Her ne kadar kendimi bir milleti üyesi gibi hissetmesem de bir milletin parçasıyım. Dünyada oluşan sistem şu an bu. Her ülkenin sınırları var, O sınırlar içinde yaşayanlara da bir ad takılmış. Haritadan bakıyorsun Çekya yazıyor, ne anlıyorsun bu harita sınırları içinde yaşayanlar kendisine ben Çekyalıyım diyor. Yada bakıyorsun Kazakistan yazıyor. Kazakistan'la ilgili en ufak fikrim yok. Nüfusu nedir, demografik yapısı nasıldır, etnik yapısı nedir haritadan bakınca oraya Kazakistan deniyor. Spor karşılaşmalarında falan bir Kazak sporcu görüyoruz, O Kazak acaba etnik olarak kendini ne hissediyor bilmiyoruz.
Spor karşılaşmaları ve özellikle takım sporlarında oynayan gençler çok ilgimi çekerdi. Bizim milli takımlarda mesela oyuncuların tipine bakardım. Bir başka ülkeden bir kişi bizim oyuncularımızı görünce ne düşünüyorlar acaba derdim. Ben gençken milli takımızın defansında Galatasaray'dan Semih, İsmail, Cüneyt oynarlardı. Bu adamlar nereliydi hiç bilmiyorum ama kumral, sarışın adamlardı. Sonra orta sahada Piç Arif, Uğur Tütüneker vardı birisi renkli gözlü yakışıklı diğeri koyu esmer. Derdim ki bu takıma bakan kişinin gözünde Türk deyince nasıl bir kişi vardı ve bizim milli takımımız bunu nasıl yansıtıyor.
Şimdi, bu kitabı okuyunca bizim milli takımımızda oynayan gençlerin Türk mü, Kürt mü, sünni mi, alevi mi olduğunu hiç umursamadığımı farkediyorum. Gerçi ben böyleyim diye herkes de böyledir herhalde diyecek kadar saf değilim ama insanların özellikle PKK dan sonra Kürtlere karşı öfke duyduklarını biliyorum. Çünkü ben de öfke duyuyorum.

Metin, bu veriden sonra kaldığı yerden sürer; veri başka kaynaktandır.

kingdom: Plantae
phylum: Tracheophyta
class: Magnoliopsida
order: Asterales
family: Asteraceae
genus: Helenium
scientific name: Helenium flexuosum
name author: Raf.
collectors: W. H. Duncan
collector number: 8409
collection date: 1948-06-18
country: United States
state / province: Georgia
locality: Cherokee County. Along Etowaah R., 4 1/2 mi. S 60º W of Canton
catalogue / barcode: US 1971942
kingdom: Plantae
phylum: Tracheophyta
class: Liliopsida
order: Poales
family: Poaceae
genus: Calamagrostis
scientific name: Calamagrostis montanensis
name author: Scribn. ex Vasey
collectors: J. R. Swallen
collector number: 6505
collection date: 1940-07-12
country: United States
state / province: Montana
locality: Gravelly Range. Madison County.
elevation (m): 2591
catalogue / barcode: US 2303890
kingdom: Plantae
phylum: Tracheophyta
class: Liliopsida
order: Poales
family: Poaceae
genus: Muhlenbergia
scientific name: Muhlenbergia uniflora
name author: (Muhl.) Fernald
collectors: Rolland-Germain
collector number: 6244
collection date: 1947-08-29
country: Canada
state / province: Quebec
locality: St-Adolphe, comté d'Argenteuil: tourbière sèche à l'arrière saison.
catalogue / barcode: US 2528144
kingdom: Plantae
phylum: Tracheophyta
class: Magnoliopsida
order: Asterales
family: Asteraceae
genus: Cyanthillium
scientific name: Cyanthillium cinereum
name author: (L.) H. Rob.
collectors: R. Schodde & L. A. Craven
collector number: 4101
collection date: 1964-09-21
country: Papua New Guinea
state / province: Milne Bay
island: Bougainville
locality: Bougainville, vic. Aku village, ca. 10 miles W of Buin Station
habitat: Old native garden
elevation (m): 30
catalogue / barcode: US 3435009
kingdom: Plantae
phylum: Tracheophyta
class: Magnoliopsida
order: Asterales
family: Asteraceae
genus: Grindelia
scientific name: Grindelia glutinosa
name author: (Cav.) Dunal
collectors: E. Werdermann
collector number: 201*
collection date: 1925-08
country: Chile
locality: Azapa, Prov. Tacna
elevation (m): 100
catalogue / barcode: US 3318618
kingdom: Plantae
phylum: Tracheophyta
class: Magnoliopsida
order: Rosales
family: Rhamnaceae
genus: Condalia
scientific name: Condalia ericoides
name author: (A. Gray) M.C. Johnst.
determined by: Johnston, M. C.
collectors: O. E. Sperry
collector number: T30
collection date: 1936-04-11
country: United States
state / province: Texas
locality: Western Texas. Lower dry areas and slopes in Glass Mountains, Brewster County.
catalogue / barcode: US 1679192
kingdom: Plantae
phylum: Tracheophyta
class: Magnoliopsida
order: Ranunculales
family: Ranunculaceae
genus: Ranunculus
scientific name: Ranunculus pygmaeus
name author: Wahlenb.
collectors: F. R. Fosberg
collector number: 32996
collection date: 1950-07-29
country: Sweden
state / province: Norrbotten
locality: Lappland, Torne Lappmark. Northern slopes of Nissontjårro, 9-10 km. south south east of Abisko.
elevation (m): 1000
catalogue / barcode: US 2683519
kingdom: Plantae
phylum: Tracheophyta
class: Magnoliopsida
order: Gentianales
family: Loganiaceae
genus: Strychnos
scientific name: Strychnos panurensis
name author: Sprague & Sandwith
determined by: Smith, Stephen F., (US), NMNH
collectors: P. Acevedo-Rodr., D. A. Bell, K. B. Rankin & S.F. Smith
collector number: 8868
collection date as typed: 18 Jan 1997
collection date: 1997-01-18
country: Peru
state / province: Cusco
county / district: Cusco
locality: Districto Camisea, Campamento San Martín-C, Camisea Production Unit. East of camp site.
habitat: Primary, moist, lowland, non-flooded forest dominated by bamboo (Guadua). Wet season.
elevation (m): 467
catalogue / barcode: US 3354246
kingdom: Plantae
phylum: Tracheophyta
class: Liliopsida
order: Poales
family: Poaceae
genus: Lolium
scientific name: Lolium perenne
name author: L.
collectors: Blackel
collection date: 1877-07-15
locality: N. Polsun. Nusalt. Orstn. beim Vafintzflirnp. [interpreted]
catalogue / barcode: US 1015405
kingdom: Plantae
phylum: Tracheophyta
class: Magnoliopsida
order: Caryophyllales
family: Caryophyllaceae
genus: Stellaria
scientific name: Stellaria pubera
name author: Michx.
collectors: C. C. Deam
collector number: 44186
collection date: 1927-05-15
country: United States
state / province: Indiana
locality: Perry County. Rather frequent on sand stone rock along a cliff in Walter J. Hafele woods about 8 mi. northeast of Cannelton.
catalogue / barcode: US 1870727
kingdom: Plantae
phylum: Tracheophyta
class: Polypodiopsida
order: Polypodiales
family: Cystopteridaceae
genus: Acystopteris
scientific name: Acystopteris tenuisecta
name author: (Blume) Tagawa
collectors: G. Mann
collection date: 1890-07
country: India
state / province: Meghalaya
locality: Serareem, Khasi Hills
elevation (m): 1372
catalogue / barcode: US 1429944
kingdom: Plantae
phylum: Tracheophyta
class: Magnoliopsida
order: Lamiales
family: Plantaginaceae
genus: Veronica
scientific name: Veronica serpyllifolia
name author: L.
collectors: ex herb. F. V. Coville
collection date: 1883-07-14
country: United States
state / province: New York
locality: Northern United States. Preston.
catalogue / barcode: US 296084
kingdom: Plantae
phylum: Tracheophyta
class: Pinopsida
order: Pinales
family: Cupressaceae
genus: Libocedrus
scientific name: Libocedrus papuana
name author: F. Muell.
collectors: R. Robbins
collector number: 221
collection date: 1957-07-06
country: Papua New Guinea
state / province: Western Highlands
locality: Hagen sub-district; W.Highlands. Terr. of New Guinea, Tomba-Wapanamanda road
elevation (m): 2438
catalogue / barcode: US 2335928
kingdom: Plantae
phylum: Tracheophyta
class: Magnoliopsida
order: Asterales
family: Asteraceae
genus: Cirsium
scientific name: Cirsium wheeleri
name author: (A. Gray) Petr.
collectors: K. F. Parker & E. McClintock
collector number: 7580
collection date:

Bunlarla ilgili düşüncelerimi kitabın o kısımlarına geldikçe yazacağım. Sen bir şeylerin farkında değilsin diye herkes de senin gibidir diye düşünmenin ne kadar yanlış olduğunu gösterdi bu kitap bana. Aslında Kürtlerle Türkler kardeştir deyip de alttan alta nasıl ayrımcılık yapıldığını da gördüm. Irkçı söylemlerin nasıl da kılcal damarlarımıza kadar girdiğini de. Asıl acı olan ise bize sunulanları sorgulamadan doğru diye kabul etmek. Önce bir tarafı tutmak ve o tarafın tek doğru taraf olduğunu düşünerek yaşamak. Yazık ediyoruz kendimize de çevremizdekilere de.
Türklük Sözleşmesini tek taraflı feshetsen ne olur?